Required action: Output all the entries word for word. Omit the pictures.

============

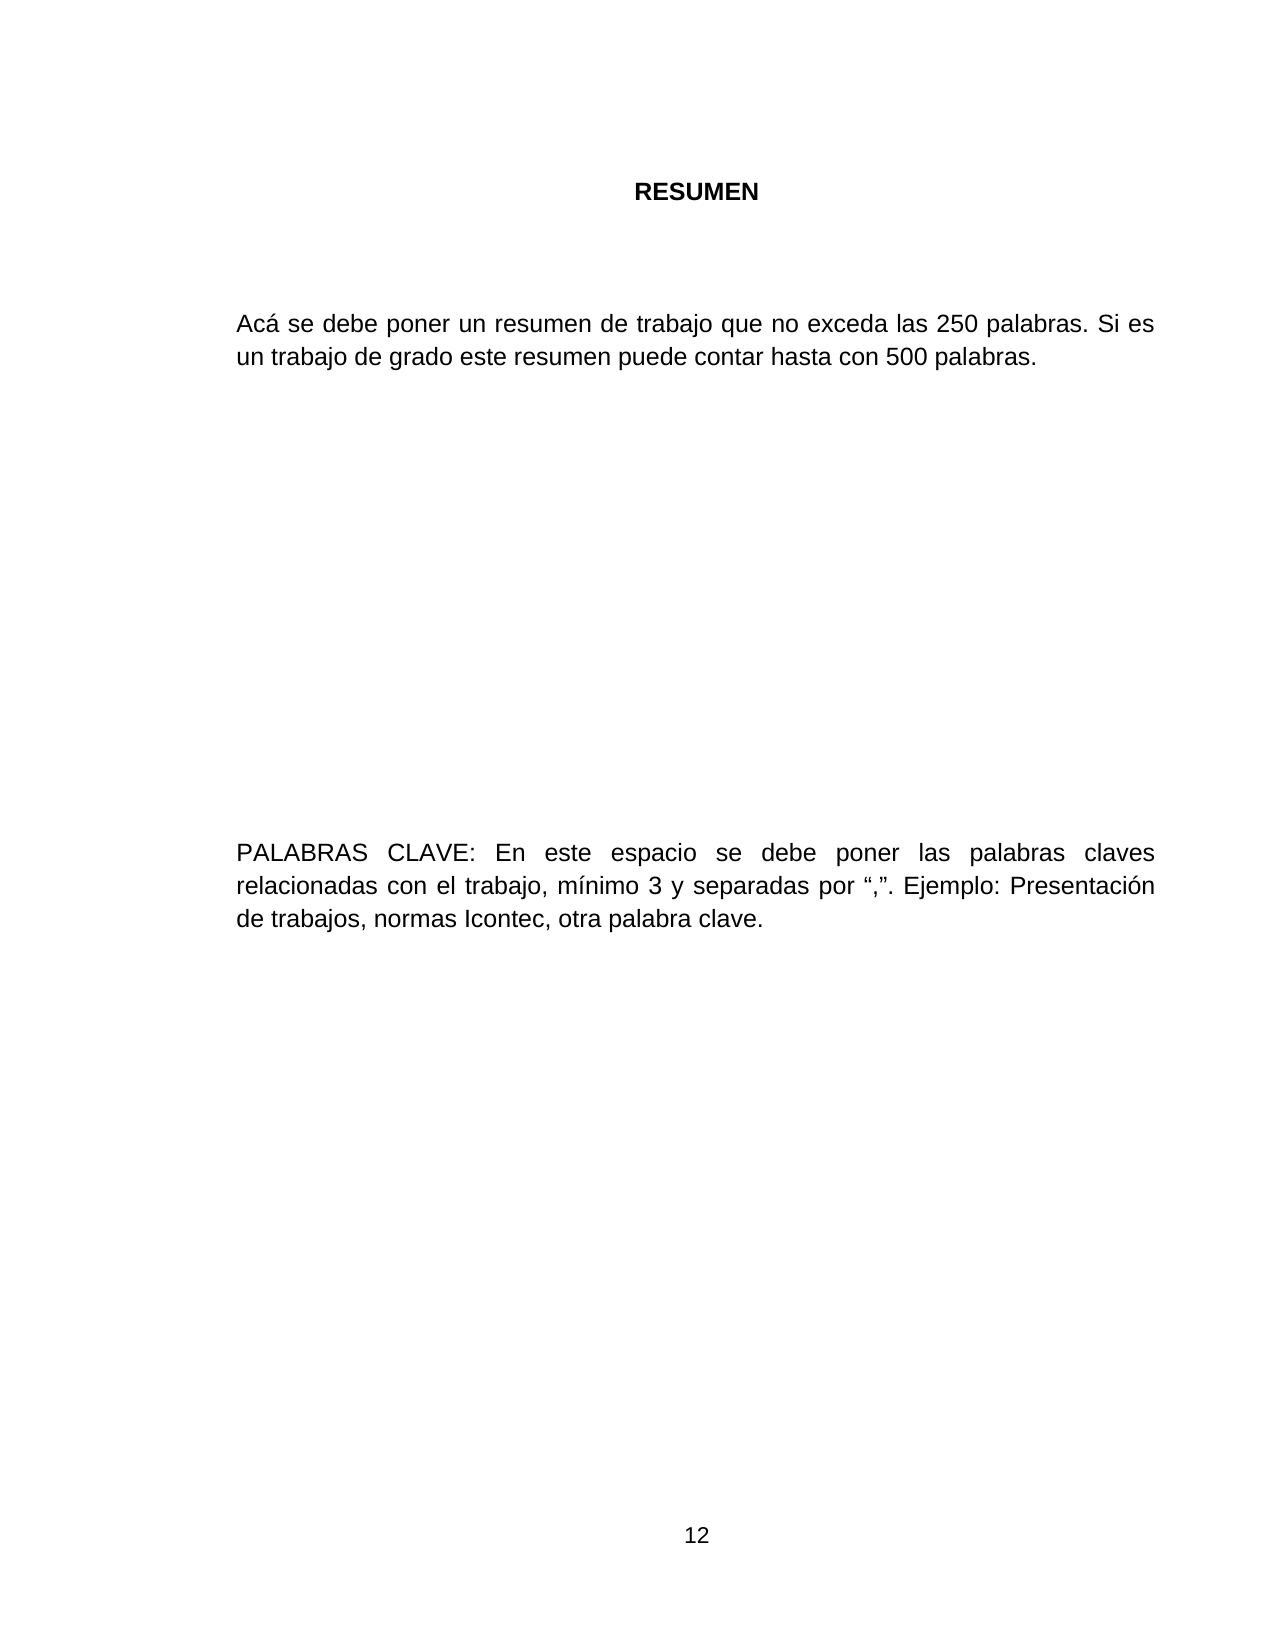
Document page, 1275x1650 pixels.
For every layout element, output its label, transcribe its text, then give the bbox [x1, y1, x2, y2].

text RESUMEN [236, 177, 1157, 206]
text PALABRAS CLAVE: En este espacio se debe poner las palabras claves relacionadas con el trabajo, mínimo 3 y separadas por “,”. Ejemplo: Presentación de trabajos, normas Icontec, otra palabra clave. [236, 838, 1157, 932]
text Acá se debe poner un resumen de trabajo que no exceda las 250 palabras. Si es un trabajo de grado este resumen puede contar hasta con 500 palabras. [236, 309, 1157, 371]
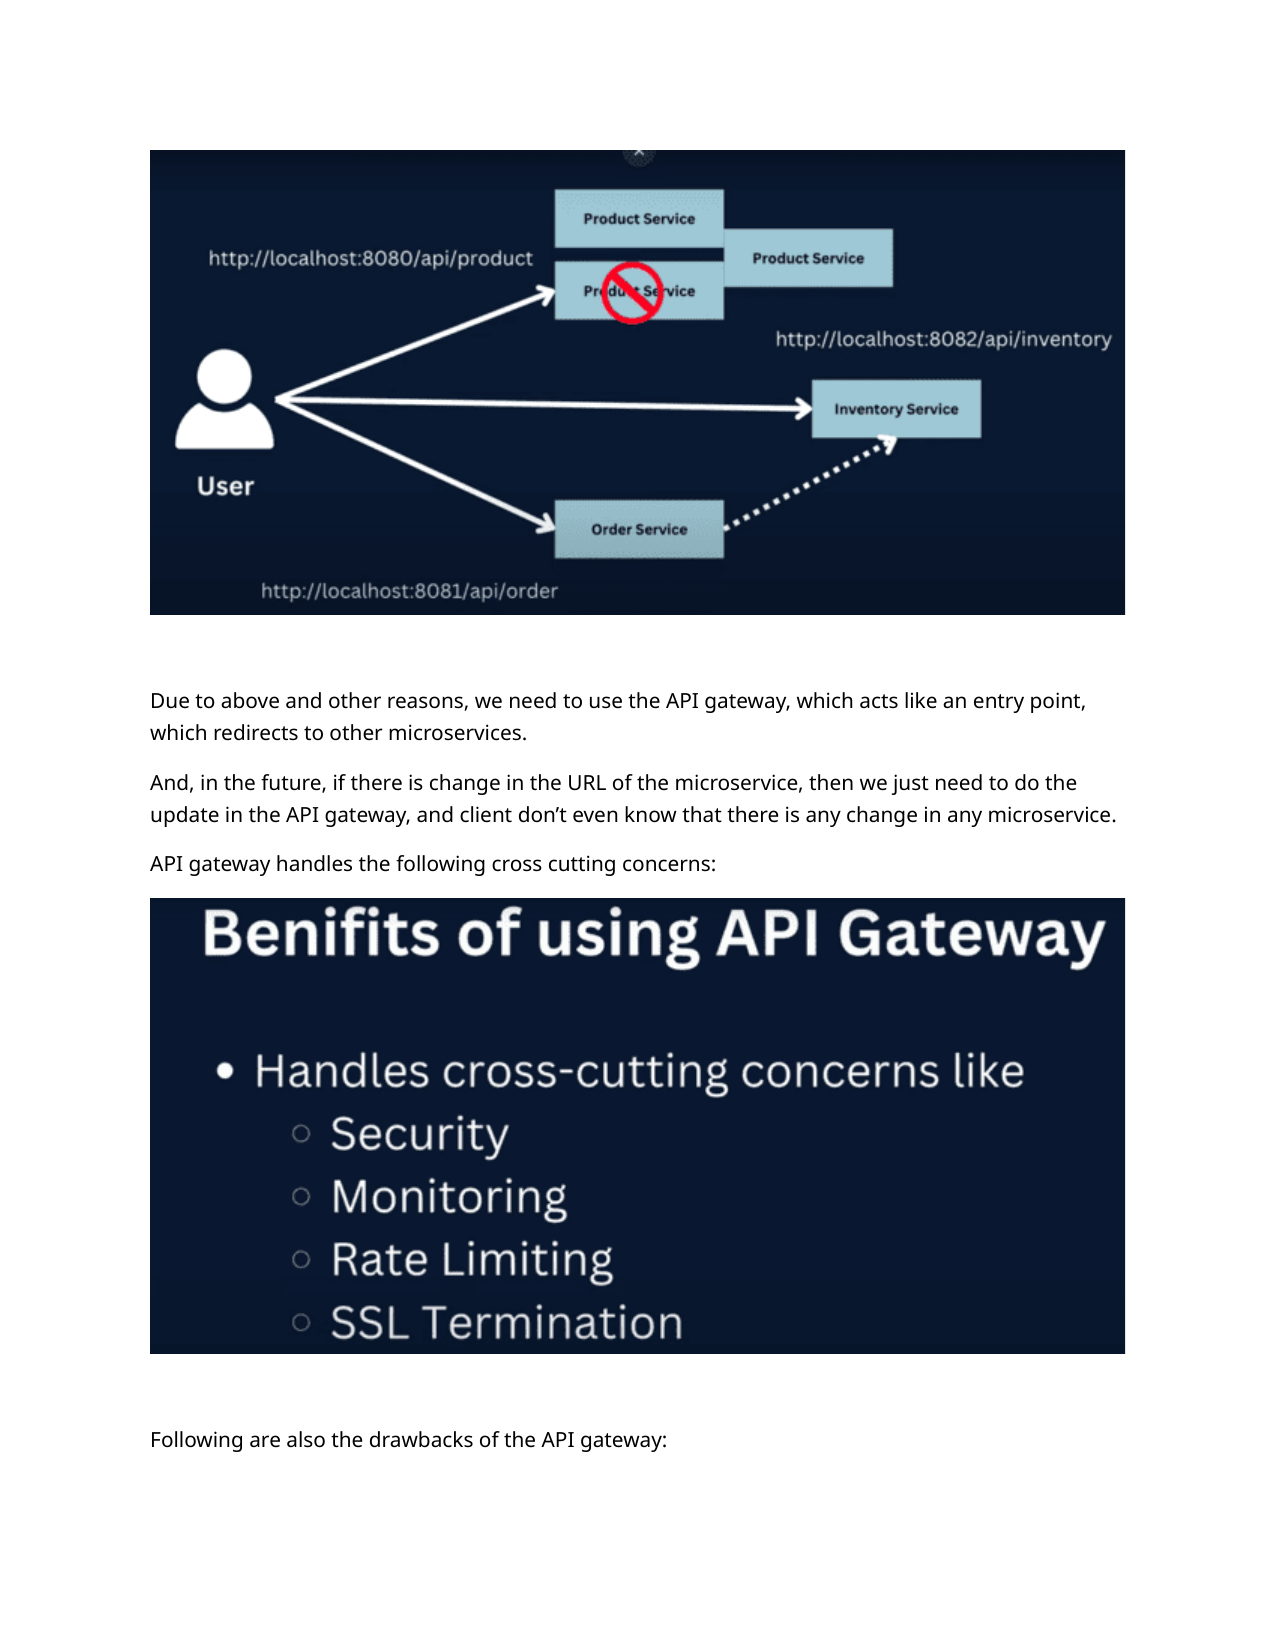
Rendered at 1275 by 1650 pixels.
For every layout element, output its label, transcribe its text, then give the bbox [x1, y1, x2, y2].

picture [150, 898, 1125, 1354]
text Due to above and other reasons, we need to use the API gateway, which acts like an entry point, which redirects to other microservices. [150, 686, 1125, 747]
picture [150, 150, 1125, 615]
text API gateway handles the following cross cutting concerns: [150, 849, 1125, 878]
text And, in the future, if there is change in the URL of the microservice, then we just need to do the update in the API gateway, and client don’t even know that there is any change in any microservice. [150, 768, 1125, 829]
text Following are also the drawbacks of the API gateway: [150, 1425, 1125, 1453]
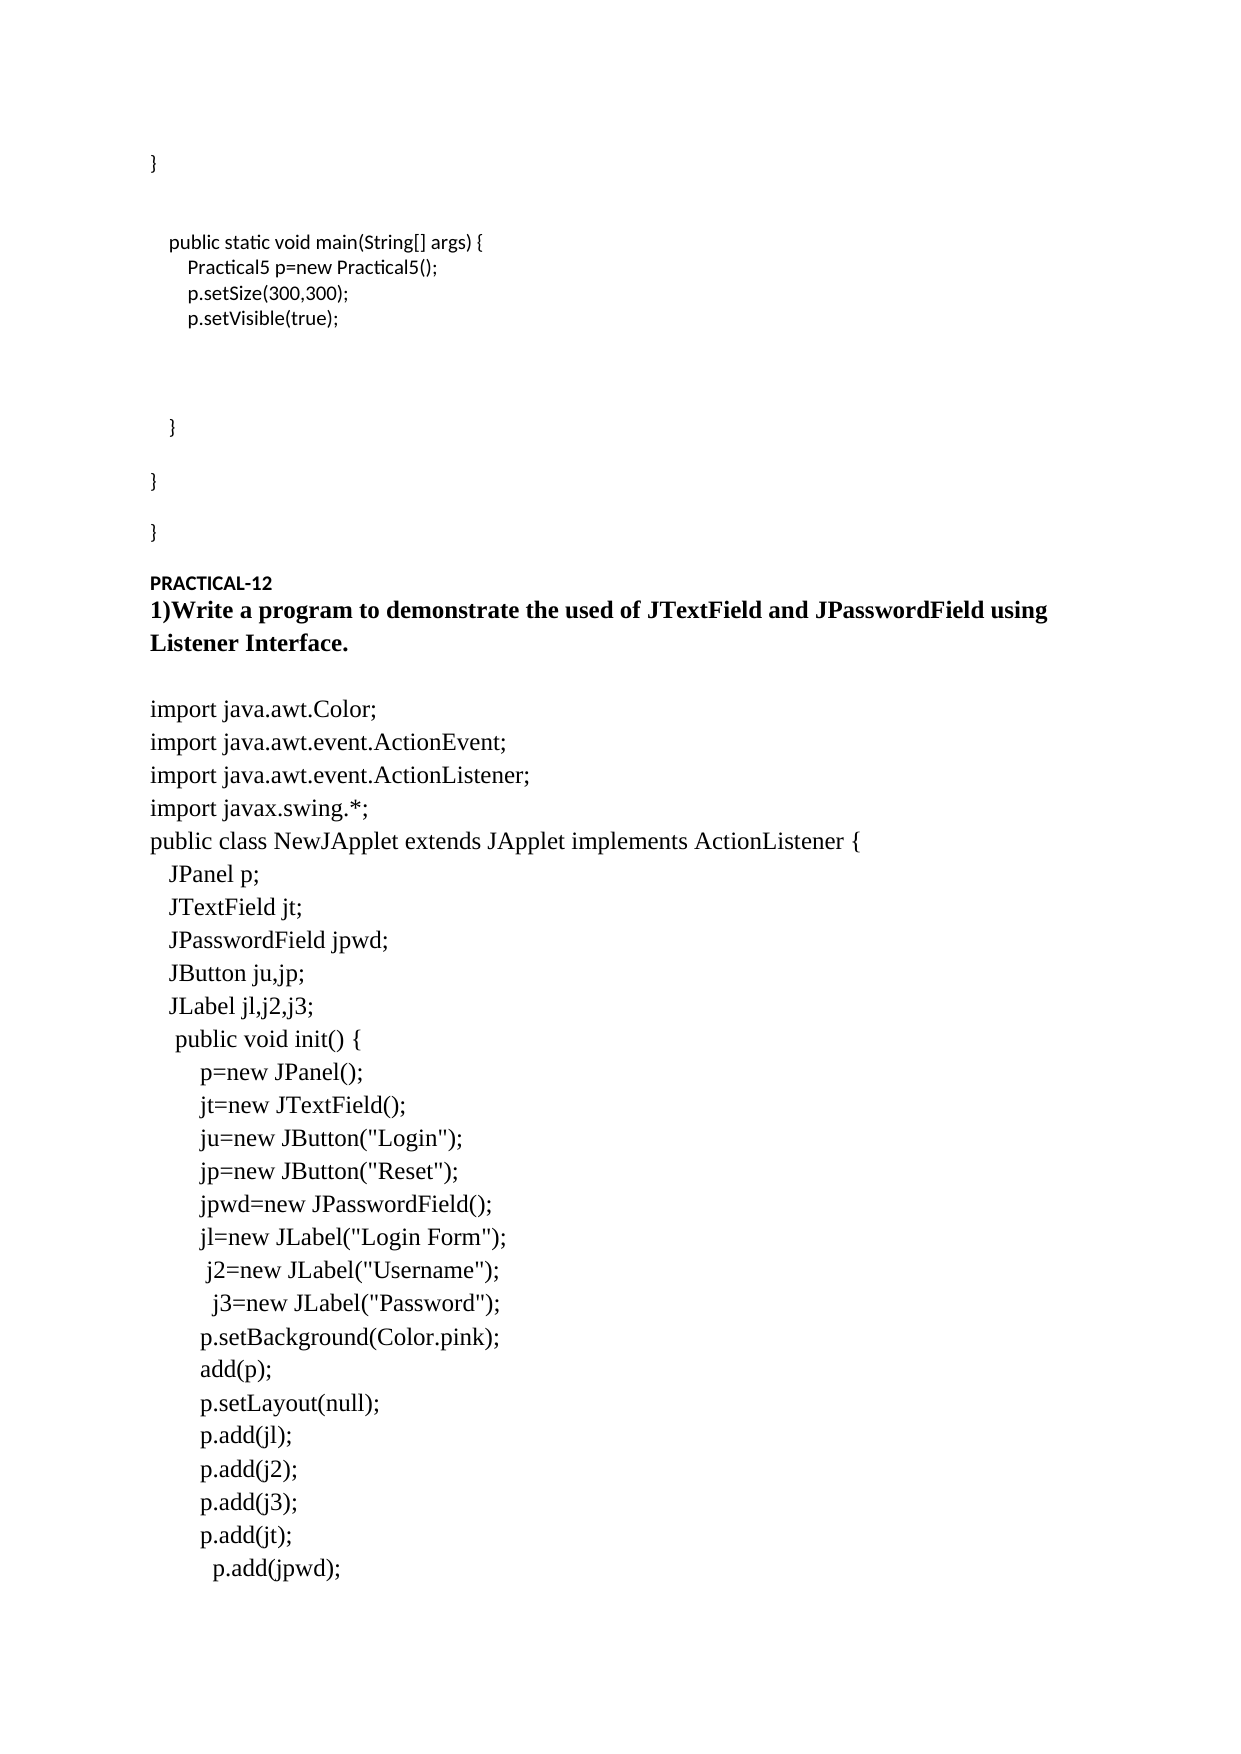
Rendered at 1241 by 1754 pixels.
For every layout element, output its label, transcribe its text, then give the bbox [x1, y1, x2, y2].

============

Result of this exercise:
Document page, 1275x1650 pixels.
For every layout element, output its label, transcribe its text, then give the bbox [x1, y1, x2, y2].

text RESUMEN [236, 177, 1157, 206]
text PALABRAS CLAVE: En este espacio se debe poner las palabras claves relacionadas con el trabajo, mínimo 3 y separadas por “,”. Ejemplo: Presentación de trabajos, normas Icontec, otra palabra clave. [236, 838, 1157, 932]
text Acá se debe poner un resumen de trabajo que no exceda las 250 palabras. Si es un trabajo de grado este resumen puede contar hasta con 500 palabras. [236, 309, 1157, 371]
Rendered at 1275 by 1650 pixels.
For every layout element, output its label, transcribe its text, then give the bbox [x1, y1, x2, y2].

picture [150, 898, 1125, 1354]
text Due to above and other reasons, we need to use the API gateway, which acts like an entry point, which redirects to other microservices. [150, 686, 1125, 747]
picture [150, 150, 1125, 615]
text API gateway handles the following cross cutting concerns: [150, 849, 1125, 878]
text And, in the future, if there is change in the URL of the microservice, then we just need to do the update in the API gateway, and client don’t even know that there is any change in any microservice. [150, 768, 1125, 829]
text Following are also the drawbacks of the API gateway: [150, 1425, 1125, 1453]
Rendered at 1241 by 1754 pixels.
For every layout element, output its label, transcribe its text, then give the bbox [x1, y1, x2, y2].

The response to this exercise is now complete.